Journalists face a barrage of information, and they must make choices about which stories to cover based on available source materials. Some stories, though, are just that, stories. Dr. Joan Donovan’s research maps and tracks attempts by “media manipulators” to influence journalists and bait them into picking up false stories.
During breaking news events, media manipulators act quickly to establish their narratives by creating and seeding content in order to trick journalists into covering specific highly politicized wedge issues. Manipulators often rely on the speed and ubiquity of social media, which has quickened the pace of news, to make wide scale distribution of polarizing hoaxes possible. Manipulation campaigns are planned and executed across multiple platforms online simultaneously in an effort to capture a wide audience of both everyday users and to ensnare journalists. Broadly, she and her collaborators refer to these tactics as “source hacking,” a versatile set of techniques for feeding false information to journalists, investigators, and the general public during breaking news events or across highly polarized wedge issues.
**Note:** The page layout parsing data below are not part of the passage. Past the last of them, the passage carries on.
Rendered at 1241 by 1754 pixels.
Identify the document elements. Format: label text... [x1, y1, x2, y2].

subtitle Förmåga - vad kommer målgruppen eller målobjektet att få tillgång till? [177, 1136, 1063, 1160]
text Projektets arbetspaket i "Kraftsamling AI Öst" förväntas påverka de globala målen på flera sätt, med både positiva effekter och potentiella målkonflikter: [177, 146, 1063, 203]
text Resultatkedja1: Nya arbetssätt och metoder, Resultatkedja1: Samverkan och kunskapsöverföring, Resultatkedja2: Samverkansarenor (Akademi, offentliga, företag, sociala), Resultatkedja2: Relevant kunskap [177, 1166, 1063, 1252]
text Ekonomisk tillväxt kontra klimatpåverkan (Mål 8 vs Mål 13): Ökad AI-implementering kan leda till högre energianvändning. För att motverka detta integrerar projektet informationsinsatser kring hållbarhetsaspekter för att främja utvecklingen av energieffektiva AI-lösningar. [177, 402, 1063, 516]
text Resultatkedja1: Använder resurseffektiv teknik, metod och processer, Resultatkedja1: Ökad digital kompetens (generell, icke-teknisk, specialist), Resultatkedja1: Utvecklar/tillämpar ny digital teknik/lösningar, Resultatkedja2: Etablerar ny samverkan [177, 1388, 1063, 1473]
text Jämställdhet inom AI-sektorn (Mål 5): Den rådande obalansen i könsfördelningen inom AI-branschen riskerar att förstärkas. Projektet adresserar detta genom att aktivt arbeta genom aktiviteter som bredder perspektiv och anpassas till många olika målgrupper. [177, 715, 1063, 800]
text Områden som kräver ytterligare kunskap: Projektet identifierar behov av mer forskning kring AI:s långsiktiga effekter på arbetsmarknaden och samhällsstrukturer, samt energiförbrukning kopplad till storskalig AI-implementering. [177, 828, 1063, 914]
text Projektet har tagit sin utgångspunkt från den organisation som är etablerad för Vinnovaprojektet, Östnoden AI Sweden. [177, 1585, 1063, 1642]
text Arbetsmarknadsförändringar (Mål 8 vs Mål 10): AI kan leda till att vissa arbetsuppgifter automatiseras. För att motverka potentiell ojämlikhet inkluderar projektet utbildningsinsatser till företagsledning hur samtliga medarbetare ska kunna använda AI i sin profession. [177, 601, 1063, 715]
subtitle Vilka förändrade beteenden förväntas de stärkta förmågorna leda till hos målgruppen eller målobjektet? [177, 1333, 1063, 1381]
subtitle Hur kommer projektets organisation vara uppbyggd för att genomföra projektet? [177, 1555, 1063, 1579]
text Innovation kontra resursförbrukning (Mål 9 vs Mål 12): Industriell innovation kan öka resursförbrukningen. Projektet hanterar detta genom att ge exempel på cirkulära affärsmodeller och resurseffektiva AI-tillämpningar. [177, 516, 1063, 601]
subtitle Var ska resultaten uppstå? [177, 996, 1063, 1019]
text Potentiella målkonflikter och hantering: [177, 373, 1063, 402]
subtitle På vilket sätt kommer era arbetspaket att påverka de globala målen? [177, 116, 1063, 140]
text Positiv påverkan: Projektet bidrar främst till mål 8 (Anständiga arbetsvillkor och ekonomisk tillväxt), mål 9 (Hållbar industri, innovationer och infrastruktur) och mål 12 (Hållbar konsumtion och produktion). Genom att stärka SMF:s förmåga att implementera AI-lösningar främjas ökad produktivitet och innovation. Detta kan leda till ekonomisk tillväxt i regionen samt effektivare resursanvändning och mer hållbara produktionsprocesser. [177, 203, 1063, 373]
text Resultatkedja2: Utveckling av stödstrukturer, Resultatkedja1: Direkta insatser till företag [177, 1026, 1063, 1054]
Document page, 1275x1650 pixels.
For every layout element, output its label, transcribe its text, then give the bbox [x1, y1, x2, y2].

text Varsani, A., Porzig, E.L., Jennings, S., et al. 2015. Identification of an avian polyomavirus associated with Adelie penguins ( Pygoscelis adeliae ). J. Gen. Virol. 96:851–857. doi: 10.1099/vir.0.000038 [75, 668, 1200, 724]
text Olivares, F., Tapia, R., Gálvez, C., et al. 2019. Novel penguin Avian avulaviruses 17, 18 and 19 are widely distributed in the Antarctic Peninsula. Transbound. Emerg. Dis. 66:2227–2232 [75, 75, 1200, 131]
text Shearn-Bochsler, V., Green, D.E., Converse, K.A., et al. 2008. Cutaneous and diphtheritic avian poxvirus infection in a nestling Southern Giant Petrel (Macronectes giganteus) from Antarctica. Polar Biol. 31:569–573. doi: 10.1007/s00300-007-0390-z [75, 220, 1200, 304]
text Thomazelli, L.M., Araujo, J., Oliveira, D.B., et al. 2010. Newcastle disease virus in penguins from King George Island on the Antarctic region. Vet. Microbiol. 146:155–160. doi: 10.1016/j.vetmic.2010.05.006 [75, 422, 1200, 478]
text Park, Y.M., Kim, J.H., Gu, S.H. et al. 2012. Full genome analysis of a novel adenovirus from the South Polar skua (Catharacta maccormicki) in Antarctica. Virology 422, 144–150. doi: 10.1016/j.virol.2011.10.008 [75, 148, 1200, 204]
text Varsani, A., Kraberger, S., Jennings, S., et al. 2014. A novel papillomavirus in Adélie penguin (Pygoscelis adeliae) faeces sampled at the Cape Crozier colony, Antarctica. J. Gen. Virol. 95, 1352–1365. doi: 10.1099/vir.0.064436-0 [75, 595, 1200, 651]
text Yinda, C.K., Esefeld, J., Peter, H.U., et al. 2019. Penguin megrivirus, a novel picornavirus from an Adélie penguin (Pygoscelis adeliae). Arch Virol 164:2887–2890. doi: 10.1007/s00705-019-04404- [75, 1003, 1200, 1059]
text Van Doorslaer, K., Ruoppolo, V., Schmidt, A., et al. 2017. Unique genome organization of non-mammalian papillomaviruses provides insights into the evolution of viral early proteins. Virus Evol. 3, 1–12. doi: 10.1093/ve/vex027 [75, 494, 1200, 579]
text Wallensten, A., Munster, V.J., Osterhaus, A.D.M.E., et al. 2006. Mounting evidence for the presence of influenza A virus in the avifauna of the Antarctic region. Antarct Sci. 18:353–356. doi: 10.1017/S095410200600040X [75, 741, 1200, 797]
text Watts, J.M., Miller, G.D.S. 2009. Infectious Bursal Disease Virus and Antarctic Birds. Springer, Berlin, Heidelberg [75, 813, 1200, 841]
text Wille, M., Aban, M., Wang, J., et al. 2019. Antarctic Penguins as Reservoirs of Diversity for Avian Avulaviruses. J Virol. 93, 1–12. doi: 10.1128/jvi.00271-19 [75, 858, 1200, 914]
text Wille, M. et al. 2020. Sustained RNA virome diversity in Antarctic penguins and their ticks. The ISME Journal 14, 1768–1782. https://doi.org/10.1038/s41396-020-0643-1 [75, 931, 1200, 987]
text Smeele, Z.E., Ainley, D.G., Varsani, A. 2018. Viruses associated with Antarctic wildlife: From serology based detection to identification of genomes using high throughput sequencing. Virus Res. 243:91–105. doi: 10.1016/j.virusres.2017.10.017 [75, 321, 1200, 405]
In this paper, she examines four different methods of "source hacking" and shows how media manipulators rely on the specific affordances of sociotechnical platforms to surface false information and consequently sway and/or set media agendas. While most journalists are trained to spot savvy public relations, promotional content, and to avoid publishing propaganda, in this networked media environment, hoaxes assume new forms and often mask themselves as social movements. In order for journalists to effectively spot and debunk these hoaxes, theory and methods for addressing source hacking must be developed and widely disseminated across journalism schools and newsrooms.
Lunch will be served.
Dr. Joan Donovan is Director of the Technology and Social Change (TaSC) Research Project at the Shorenstein Center at Harvard University. Dr. Donovan leads the field in examining internet and technology studies, online extremism, media manipulation, and disinformation campaigns. Dr. Donovan's research and teaching interests are focused on media manipulation, effects of disinformation campaigns, and adversarial media movements.
Her research can be found in academic peer-reviewed journals such as Social Media + Society, Journal of Contemporary Ethnography (JCE), Information, Communication & Society, Social Studies of Science, and Online Information Review. Her contributions can also be found in the books, Data Science Landscape: Towards Research Standards and Protocols and Unlike Us Reader: Social Media Monopolies and Their Alternatives. Dr. Donovan received her Ph.D. in Sociology and Science Studies from the University of California San Diego, and was a postdoctoral fellow at the UCLA Institute for Society and Genetics, where she studied white supremacists’ use of DNA ancestry tests, social movements, and technology.